Zimbabwe’s public workers have accepted a 29 per cent salary hike for the lowest paid employees, which the government says will cushion them against double-digit inflation, unions said on Thursday.
Civil servants in the southern African nation twice rejected a lower government wage offer in January but had been divided over a strike, which led to teachers briefly walking out of their jobs.
Zimbabwe was gripped by a severe U.S. dollar crunch, causing shortages of fuel, food and medicine and dashing hopes among citizens that the economy would quickly recover after years of sputtering under Robert Mugabe, who was removed after a coup in 2017.
An agreement signed by the government and the top public workers’ union Apex Council said “a cost of living adjustment of 400 million dollars (will) be effected across the board for all members of the public service with effect from 1 April.”
That means the lowest paid worker would now earn a monthly gross salary of 570 dollars from 441 dollars, said an official from Apex Council, which represents 16 public sector unions.
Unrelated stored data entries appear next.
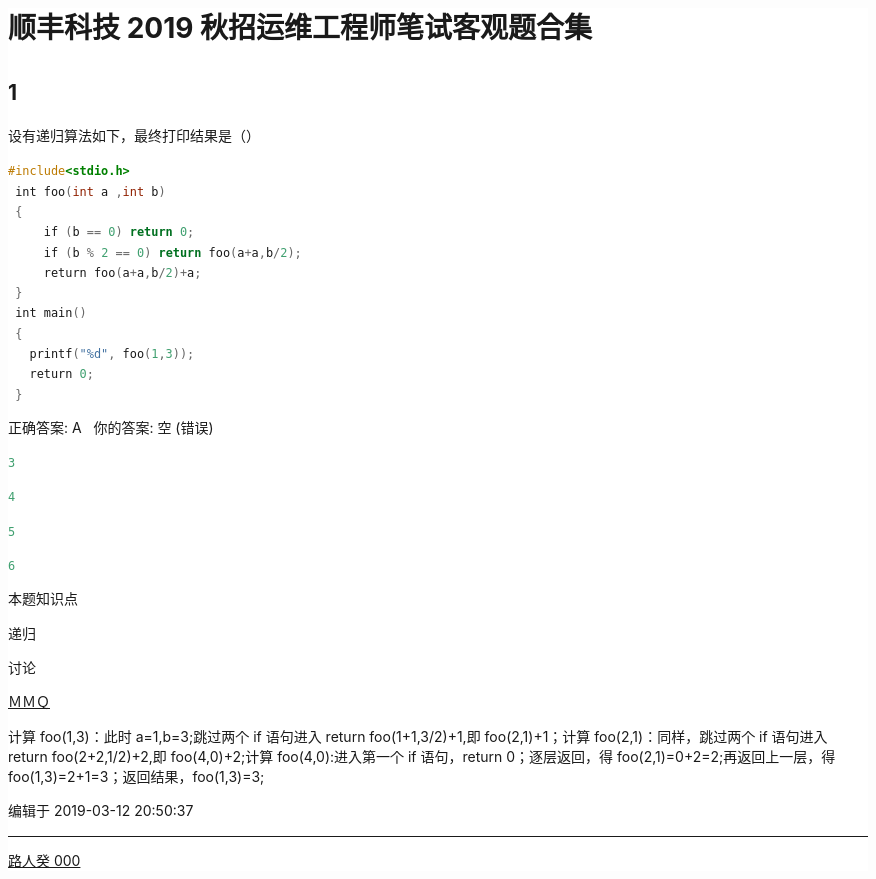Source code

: # 顺丰科技 2019 秋招运维工程师笔试客观题合集

## 1

设有递归算法如下，最终打印结果是（）

```cpp
#include<stdio.h>
 int foo(int a ,int b)
 {
     if (b == 0) return 0;
     if (b % 2 == 0) return foo(a+a,b/2);
     return foo(a+a,b/2)+a;    
 }
 int main()
 { 
   printf("%d", foo(1,3));
   return 0;
 }

```

正确答案: A   你的答案: 空 (错误)

```cpp
3
```

```cpp
4
```

```cpp
5
```

```cpp
6
```

本题知识点

递归

讨论

[ＭＭＱ](https://www.nowcoder.com/profile/217762715)

计算 foo(1,3)：此时 a=1,b=3;跳过两个 if 语句进入 return foo(1+1,3/2)+1,即 foo(2,1)+1；计算 foo(2,1)：同样，跳过两个 if 语句进入 return foo(2+2,1/2)+2,即 foo(4,0)+2;计算 foo(4,0):进入第一个 if 语句，return 0；逐层返回，得 foo(2,1)=0+2=2;再返回上一层，得 foo(1,3)=2+1=3；返回结果，foo(1,3)=3;

编辑于 2019-03-12 20:50:37

* * *

[路人癸 000](https://www.nowcoder.com/profile/528623642)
Zimbabwe’s central bank last month ditched a discredited 1:1 dollar peg for its surrogate bond notes and electronic dollars and merged them into a lower-value transitional currency called the RTGS dollar.
Public workers would also be able to import vehicles without paying import duty and the government would provide buses to transport the workers, the agreement said.
Analysts say wage pressures could see inflation accelerate, but Finance Minister Mthuli Ncube has said any salary increases would be within its 8 billion dollars budget for 2019.
Ncube said this week he expected the annual inflation rate to fall to below 10 per cent by the end of the year from 59.39 per cent in February because the government would cut its budget deficit by half.